ENTRIES SUPPLIED.
************

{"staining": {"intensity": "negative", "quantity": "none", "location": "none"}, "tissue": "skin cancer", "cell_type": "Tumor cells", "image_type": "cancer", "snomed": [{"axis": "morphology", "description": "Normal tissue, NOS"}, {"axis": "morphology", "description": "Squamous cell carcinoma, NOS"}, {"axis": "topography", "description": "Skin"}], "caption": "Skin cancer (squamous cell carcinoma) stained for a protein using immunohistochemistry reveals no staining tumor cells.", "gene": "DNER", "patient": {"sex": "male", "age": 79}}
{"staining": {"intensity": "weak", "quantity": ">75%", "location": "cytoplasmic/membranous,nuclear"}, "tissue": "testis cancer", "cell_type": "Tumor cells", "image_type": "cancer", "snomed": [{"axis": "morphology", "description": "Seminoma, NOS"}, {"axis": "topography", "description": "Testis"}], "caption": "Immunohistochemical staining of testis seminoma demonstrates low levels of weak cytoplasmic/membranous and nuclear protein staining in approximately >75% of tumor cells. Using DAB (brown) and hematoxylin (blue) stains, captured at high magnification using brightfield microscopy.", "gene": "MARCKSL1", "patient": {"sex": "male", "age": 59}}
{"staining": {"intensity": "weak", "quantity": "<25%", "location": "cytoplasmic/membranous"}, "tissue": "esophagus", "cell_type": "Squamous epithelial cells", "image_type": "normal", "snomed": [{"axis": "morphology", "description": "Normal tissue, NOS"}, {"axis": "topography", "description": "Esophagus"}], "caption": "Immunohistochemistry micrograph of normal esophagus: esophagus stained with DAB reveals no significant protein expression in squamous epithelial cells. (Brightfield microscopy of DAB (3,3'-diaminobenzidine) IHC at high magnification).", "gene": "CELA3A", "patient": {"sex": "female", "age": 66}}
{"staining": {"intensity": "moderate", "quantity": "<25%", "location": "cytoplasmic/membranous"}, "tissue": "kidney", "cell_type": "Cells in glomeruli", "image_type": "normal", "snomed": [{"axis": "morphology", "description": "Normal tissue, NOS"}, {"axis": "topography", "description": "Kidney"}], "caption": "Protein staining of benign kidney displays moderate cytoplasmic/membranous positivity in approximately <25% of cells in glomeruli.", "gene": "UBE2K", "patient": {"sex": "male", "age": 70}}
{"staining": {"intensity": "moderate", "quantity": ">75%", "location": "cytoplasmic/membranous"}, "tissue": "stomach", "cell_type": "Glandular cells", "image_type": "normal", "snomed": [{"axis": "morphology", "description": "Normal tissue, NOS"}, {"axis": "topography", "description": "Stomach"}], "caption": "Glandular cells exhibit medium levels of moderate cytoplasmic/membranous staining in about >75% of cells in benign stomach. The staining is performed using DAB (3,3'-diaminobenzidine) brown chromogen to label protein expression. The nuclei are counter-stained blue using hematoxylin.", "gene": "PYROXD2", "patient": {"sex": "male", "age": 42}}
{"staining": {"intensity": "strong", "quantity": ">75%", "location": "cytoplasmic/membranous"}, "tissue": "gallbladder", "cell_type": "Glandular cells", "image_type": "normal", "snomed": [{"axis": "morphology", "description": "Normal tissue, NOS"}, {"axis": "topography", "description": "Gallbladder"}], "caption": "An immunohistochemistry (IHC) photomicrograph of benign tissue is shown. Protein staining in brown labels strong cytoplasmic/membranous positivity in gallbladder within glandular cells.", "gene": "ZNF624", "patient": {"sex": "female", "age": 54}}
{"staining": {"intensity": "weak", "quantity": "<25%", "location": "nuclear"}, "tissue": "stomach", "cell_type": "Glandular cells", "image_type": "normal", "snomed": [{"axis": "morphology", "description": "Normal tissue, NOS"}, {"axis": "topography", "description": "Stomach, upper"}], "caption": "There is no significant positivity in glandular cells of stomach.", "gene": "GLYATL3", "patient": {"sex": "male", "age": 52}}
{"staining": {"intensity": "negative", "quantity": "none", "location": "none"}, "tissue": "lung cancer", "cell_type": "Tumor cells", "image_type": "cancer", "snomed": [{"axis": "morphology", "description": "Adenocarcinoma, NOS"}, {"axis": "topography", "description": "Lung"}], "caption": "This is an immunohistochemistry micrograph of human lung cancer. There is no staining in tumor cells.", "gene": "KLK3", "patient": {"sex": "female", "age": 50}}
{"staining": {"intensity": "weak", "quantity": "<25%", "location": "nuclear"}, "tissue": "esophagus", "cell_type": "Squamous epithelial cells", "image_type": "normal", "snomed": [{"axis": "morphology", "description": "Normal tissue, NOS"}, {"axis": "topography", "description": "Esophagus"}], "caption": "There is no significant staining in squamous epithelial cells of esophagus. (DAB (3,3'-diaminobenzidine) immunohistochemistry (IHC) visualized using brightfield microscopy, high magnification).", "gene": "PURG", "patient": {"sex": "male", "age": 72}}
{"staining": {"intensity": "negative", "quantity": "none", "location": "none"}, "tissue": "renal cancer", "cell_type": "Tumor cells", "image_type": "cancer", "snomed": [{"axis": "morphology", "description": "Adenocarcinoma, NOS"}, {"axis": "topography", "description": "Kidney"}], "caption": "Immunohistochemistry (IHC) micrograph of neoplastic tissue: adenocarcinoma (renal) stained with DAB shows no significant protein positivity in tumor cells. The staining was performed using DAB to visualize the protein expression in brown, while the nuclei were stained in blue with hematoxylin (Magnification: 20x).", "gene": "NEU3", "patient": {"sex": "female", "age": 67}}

************

TASK GOAL.
The job is to copy each line from the material above that holds the word "Adenocarcinoma".

ANSWER TO THIS PROBLEM.
{"staining": {"intensity": "negative", "quantity": "none", "location": "none"}, "tissue": "lung cancer", "cell_type": "Tumor cells", "image_type": "cancer", "snomed": [{"axis": "morphology", "description": "Adenocarcinoma, NOS"}, {"axis": "topography", "description": "Lung"}], "caption": "This is an immunohistochemistry micrograph of human lung cancer. There is no staining in tumor cells.", "gene": "KLK3", "patient": {"sex": "female", "age": 50}}
{"staining": {"intensity": "negative", "quantity": "none", "location": "none"}, "tissue": "renal cancer", "cell_type": "Tumor cells", "image_type": "cancer", "snomed": [{"axis": "morphology", "description": "Adenocarcinoma, NOS"}, {"axis": "topography", "description": "Kidney"}], "caption": "Immunohistochemistry (IHC) micrograph of neoplastic tissue: adenocarcinoma (renal) stained with DAB shows no significant protein positivity in tumor cells. The staining was performed using DAB to visualize the protein expression in brown, while the nuclei were stained in blue with hematoxylin (Magnification: 20x).", "gene": "NEU3", "patient": {"sex": "female", "age": 67}}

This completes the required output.